Following on from our recent case study of In the matter of Hawden Property Group Pty Ltd (in liq) (ACN 003 528 345)  NSWSC 481 which concerned an application seeking leave of the Court to distribute a surplus in the winding up of Hawden Property Group Pty Ltd (in liquidation) (Company), ERA Legal recently acted for the liquidator of the Company seeking his subsequent release as liquidator and deregistration of the Company under section 480(d) of the Corporations Act 2001 (Cth) (Act).

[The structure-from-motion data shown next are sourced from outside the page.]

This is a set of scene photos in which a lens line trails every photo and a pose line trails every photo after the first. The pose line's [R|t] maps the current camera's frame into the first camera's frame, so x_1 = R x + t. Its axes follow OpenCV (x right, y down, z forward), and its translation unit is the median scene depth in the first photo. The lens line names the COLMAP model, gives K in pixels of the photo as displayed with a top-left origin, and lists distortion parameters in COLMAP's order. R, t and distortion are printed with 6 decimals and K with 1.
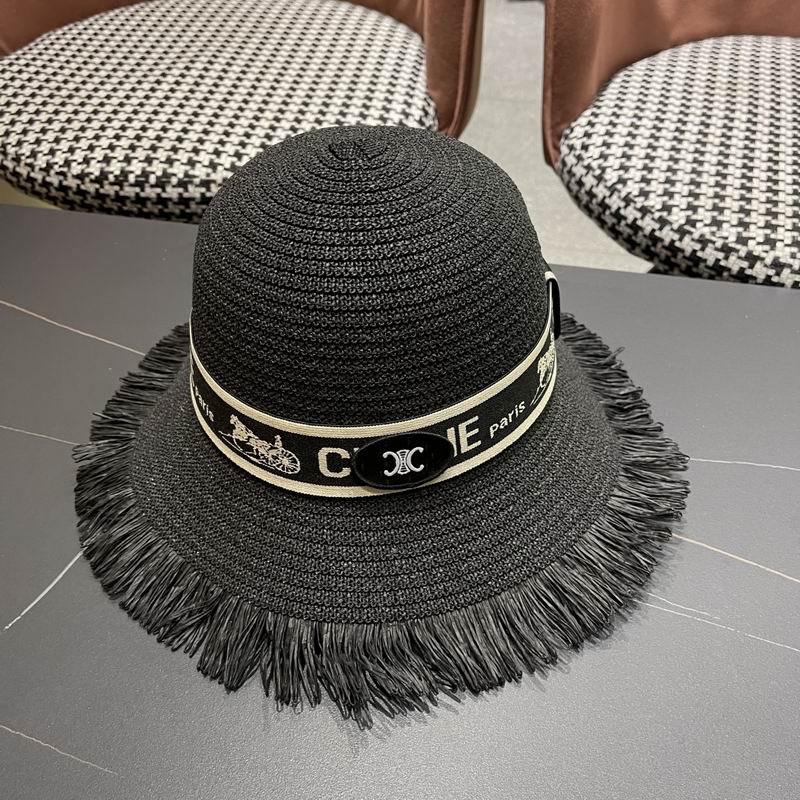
lens RADIAL K [[820.7, 0, 401.6], [0, 820.7, 403.5], [0, 0, 1]] dist [0.018321, 0.000000]
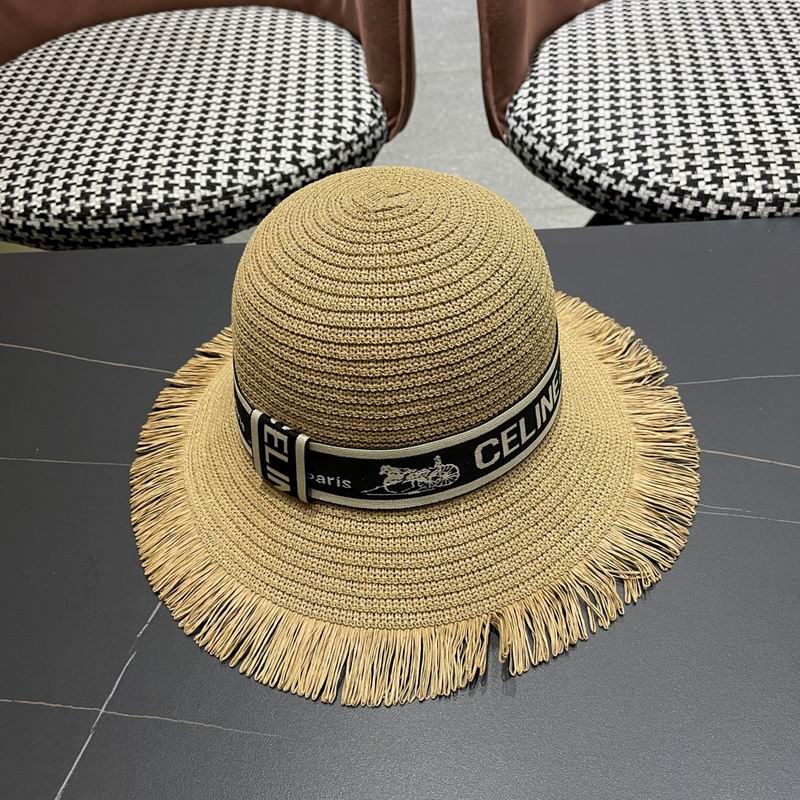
lens RADIAL K [[820.7, 0, 398.8], [0, 820.7, 405.5], [0, 0, 1]] dist [0.018321, 0.000000]
pose [[0.982420, -0.170538, 0.075945, -0.094232], [0.168328, 0.985122, 0.034647, -0.006511], [-0.080724, -0.021254, 0.996510, -0.067058]]
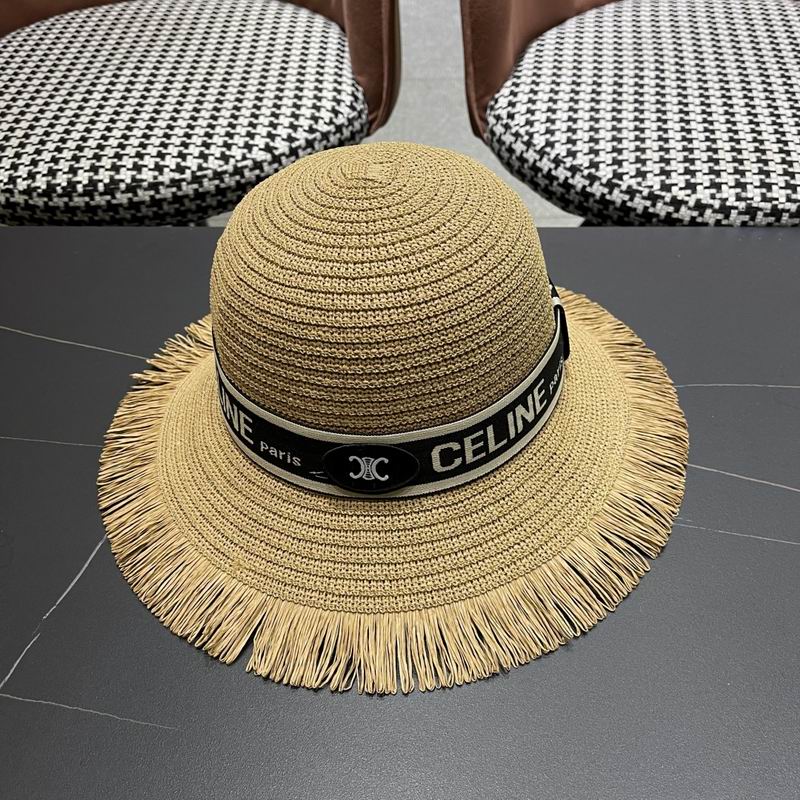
lens RADIAL K [[820.7, 0, 401.3], [0, 820.7, 399.9], [0, 0, 1]] dist [0.018321, 0.000000]
pose [[0.990038, -0.120399, 0.073002, -0.038588], [0.119535, 0.992699, 0.016113, 0.017912], [-0.074409, -0.007226, 0.997202, -0.050032]]
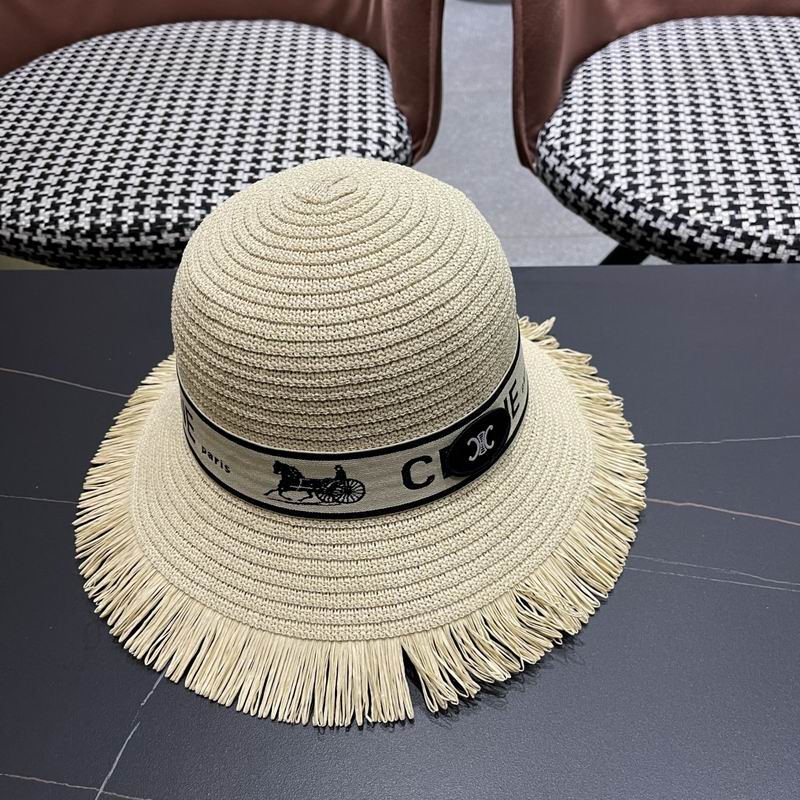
lens RADIAL K [[820.7, 0, 398.2], [0, 820.7, 411.2], [0, 0, 1]] dist [0.018321, 0.000000]
pose [[0.987073, -0.135496, 0.085605, -0.117121], [0.133846, 0.990693, 0.024753, -0.037104], [-0.088163, -0.012975, 0.996022, -0.013468]]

The liquidator dealt with the majority of the matters set out in rule 7.5 of the Supreme Court (Corporations) Rules 1999 (NSW) (Rules) in support of his application under section 480(d) of the Act save for the requirements under rules 7.5(2)(a)-(b) and 7.5(6), which require:
- the application to include a notice stating that any objection to the release of the liquidator must be made by filing and serving a notice of objection in the prescribed from and period and also set out the terms of section 481(3) of the Act; and
- service of a copy of the liquidator’s receipts and payments in the winding up of the Company and the statement of financial position of the Company at the date the application was filed on each creditor who proved a debt in the winding up and on each contributory.
- the contributories of the Company had notice of the application and either consented or considered it a matter properly left for determination of the Court;
- all of the claims of the creditors of the Company had been discharged in full;
- the proposed orders sought by the liquidator included a statement setting out the terms of section 481(3) of the Act;
- any order under section 480(d) of the Act may be revoked on proof that it was obtained by fraud or by suppression or concealment of any material;
- there was no objection to the application by the Australian Securities and Investments Commission.
Take away point
The decision serves as a timely reminder of the matters a liquidator must address when making an application under section 480(d) of the Act and importantly, that strict compliance with the rule 7.5 of the Rules is not required in certain circumstances and the Court may dispense with those requirements.